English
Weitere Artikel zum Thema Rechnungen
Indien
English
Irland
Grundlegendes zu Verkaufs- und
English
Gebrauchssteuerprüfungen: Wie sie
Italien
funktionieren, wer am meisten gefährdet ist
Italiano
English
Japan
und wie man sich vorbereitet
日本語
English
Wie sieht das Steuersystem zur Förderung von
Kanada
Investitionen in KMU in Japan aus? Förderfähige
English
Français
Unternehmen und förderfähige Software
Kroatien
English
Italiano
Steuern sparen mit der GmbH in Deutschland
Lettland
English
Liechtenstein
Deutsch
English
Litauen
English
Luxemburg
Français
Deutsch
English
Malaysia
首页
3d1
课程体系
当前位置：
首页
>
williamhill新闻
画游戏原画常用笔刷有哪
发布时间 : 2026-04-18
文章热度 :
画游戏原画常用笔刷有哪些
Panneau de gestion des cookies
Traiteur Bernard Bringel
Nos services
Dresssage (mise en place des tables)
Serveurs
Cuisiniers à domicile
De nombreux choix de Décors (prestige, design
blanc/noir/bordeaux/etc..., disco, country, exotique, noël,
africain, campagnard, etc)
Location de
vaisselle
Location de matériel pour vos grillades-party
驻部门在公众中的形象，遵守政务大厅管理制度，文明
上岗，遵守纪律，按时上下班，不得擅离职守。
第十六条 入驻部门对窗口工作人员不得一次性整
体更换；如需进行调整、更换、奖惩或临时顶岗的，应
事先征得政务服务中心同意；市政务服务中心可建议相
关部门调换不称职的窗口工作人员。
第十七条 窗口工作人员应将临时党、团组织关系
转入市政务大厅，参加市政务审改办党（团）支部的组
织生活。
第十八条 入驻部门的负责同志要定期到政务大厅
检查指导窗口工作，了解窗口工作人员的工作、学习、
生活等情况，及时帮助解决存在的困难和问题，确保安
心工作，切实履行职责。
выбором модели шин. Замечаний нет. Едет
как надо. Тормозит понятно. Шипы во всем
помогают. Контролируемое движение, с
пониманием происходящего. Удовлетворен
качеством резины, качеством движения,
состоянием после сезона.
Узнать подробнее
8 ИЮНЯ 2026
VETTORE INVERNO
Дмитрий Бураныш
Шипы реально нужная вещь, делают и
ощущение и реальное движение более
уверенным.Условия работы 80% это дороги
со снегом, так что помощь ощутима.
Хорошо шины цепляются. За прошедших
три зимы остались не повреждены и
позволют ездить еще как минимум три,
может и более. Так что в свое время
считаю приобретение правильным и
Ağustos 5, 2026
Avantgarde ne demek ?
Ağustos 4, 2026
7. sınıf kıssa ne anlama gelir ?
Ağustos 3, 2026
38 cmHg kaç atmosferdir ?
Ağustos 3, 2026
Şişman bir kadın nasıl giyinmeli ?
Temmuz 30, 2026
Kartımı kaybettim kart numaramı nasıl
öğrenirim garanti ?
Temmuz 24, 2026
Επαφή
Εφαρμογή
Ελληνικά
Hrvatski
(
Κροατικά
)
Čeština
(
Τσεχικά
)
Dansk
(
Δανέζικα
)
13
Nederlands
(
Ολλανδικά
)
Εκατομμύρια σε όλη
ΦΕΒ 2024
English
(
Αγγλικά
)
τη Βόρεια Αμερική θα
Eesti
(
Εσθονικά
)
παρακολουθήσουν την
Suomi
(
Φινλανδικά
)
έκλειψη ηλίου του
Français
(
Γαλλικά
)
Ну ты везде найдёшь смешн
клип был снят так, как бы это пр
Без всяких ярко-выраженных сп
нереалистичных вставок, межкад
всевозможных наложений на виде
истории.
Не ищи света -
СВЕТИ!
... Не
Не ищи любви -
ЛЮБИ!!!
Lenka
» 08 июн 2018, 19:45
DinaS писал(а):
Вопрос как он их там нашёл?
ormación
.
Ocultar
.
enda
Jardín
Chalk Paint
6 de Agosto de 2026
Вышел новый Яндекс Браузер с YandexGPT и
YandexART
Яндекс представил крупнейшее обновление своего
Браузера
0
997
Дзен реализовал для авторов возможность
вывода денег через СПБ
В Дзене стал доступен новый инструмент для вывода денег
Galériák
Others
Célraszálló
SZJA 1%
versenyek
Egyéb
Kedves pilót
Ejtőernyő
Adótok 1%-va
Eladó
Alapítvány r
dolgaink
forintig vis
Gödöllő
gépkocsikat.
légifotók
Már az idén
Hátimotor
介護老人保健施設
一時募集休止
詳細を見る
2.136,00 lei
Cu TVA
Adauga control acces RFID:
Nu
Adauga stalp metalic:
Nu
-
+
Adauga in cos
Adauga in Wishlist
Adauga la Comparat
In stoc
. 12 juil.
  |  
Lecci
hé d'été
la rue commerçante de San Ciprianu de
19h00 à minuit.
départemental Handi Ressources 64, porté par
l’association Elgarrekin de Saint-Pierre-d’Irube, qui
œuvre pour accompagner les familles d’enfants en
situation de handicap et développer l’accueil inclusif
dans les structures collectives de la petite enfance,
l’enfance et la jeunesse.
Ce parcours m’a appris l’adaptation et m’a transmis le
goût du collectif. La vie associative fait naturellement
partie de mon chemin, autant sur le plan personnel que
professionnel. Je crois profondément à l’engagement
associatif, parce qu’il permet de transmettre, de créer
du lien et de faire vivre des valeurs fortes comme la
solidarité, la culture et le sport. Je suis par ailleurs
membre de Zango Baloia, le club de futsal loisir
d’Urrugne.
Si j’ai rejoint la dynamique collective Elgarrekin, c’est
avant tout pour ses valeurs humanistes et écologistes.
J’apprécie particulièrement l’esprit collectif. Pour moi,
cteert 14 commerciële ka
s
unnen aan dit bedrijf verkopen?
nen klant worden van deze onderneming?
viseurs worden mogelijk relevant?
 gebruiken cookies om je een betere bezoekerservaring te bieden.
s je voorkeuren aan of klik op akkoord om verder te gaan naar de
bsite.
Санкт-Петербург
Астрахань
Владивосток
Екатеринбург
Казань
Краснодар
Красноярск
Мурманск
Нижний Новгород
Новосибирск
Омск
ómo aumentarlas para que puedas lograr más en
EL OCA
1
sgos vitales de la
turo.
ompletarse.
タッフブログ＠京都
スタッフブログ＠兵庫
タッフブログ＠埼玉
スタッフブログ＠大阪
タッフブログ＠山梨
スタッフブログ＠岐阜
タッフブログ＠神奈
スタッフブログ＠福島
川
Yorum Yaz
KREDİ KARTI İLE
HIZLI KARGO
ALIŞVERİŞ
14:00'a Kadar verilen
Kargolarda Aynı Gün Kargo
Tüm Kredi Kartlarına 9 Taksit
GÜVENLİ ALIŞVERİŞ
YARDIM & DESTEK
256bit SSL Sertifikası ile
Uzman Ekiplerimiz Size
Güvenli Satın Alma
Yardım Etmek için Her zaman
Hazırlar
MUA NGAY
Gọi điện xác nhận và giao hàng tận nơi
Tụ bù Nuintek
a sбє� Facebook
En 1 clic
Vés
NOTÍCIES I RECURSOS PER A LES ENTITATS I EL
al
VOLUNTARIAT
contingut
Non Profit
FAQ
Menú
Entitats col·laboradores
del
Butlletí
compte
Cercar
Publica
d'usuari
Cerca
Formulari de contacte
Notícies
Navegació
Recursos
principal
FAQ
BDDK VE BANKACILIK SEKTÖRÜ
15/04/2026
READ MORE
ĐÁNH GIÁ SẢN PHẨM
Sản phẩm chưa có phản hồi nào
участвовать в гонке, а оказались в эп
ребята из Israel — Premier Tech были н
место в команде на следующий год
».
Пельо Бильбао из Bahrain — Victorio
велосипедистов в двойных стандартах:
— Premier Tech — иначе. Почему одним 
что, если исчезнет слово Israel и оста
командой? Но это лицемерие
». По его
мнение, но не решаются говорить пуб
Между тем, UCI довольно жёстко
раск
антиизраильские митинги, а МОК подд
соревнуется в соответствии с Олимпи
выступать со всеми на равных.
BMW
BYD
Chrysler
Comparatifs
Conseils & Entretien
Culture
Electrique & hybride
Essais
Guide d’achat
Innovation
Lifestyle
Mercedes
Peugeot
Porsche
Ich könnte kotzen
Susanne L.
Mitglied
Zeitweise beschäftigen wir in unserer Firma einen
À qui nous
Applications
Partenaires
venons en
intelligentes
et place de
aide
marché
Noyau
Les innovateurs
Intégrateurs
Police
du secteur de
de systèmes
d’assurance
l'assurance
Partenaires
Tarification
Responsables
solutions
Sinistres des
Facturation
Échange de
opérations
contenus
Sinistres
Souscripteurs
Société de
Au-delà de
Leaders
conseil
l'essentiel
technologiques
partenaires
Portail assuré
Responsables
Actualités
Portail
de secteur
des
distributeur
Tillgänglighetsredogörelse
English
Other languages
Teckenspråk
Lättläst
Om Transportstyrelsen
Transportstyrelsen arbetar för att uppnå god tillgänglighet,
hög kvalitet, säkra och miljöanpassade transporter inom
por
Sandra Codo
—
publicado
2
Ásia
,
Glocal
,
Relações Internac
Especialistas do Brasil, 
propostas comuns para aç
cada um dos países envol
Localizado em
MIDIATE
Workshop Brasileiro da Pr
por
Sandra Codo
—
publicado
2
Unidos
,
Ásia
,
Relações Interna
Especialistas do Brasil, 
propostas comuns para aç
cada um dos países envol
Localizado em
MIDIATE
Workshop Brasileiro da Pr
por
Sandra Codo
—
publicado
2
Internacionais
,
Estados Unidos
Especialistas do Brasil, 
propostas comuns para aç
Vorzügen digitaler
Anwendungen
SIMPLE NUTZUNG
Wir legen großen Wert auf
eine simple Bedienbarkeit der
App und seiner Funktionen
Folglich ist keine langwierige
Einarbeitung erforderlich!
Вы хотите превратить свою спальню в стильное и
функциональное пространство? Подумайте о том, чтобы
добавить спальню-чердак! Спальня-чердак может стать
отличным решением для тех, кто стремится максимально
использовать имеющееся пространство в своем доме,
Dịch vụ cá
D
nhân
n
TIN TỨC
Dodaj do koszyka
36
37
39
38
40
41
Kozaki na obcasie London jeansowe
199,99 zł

┄┄┄┄┄┄┄┄┄┄

* EXERCISE:
Could you restate word for word the lines above, from the one that contains "Дзен реализовал для авторов возможность" through the one that contains "forintig vis", and no others?

* TASK RESULT:
Дзен реализовал для авторов возможность
вывода денег через СПБ
В Дзене стал доступен новый инструмент для вывода денег
Galériák
Others
Célraszálló
SZJA 1%
versenyek
Egyéb
Kedves pilót
Ejtőernyő
Adótok 1%-va
Eladó
Alapítvány r
dolgaink
forintig vis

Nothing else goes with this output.